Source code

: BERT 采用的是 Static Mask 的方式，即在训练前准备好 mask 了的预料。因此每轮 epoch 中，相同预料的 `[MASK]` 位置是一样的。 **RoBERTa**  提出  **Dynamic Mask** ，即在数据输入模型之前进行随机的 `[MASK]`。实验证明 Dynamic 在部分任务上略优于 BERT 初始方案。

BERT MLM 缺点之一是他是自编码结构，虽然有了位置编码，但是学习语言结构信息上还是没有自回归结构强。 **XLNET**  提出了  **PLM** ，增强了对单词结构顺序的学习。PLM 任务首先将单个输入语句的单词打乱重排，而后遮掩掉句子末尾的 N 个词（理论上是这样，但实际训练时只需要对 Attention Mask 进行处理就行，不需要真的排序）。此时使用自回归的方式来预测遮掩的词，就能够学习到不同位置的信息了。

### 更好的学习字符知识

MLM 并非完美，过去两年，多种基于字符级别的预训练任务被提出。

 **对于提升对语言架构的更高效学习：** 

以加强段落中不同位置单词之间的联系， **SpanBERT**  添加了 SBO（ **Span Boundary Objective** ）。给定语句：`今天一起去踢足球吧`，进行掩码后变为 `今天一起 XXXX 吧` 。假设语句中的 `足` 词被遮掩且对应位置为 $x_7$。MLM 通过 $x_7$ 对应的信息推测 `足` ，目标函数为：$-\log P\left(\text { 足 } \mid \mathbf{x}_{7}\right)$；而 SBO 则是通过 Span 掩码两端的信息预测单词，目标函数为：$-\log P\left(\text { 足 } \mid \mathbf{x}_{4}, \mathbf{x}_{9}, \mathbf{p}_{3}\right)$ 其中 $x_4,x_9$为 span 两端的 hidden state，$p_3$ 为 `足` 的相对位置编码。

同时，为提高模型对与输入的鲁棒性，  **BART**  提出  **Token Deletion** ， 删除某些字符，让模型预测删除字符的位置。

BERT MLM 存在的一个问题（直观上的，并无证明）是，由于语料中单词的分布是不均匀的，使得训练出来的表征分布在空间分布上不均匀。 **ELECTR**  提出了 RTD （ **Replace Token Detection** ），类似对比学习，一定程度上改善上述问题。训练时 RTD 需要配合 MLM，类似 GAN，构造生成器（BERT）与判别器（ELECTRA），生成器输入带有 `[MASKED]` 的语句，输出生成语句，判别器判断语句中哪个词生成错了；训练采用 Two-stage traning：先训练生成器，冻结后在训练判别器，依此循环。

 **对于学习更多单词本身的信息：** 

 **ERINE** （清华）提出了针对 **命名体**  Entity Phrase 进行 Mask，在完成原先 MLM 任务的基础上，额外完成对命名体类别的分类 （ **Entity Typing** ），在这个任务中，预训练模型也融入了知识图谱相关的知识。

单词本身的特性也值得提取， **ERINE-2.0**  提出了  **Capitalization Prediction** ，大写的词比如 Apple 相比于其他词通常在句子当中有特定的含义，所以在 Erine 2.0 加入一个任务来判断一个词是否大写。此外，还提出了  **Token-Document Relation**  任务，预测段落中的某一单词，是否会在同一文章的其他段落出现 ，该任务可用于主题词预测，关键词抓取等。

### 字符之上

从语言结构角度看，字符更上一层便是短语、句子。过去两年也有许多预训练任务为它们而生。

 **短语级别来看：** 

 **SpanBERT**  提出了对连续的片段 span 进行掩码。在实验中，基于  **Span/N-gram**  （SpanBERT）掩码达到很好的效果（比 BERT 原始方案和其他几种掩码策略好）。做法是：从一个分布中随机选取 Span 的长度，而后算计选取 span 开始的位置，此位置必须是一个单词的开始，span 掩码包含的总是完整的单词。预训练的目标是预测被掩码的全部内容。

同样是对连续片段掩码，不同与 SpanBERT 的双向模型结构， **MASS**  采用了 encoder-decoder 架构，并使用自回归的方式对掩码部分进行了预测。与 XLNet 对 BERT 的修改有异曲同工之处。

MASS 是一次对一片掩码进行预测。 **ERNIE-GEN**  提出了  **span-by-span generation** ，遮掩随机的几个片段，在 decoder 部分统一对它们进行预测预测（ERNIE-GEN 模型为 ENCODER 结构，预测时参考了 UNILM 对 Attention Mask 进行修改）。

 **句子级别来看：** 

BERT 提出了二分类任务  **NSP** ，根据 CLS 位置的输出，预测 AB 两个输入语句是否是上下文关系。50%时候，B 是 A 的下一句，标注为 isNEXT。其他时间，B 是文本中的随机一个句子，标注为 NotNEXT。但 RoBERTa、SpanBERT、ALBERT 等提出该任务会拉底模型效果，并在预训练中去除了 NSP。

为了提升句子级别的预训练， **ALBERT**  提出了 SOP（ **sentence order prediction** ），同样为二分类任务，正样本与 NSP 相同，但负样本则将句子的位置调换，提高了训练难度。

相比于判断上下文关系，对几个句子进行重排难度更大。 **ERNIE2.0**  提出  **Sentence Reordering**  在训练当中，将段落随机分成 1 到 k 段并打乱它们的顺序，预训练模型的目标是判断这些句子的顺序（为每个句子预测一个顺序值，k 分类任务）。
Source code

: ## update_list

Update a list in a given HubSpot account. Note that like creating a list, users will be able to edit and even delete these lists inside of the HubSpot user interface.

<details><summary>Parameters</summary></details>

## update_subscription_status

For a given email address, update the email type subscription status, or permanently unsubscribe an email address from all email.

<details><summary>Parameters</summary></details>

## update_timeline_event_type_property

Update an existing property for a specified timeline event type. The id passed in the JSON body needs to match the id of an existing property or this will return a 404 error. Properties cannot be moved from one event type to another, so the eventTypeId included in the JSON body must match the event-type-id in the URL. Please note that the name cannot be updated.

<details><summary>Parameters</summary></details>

• • •

**Task prompt:** In the listing above, find the line holding "## update_subscription_status" and the line holding "## update_timeline_event_type_property", then output those two lines and every line between them exactly.

**Finished task:**
## update_subscription_status

For a given email address, update the email type subscription status, or permanently unsubscribe an email address from all email.

<details><summary>Parameters</summary></details>

## update_timeline_event_type_property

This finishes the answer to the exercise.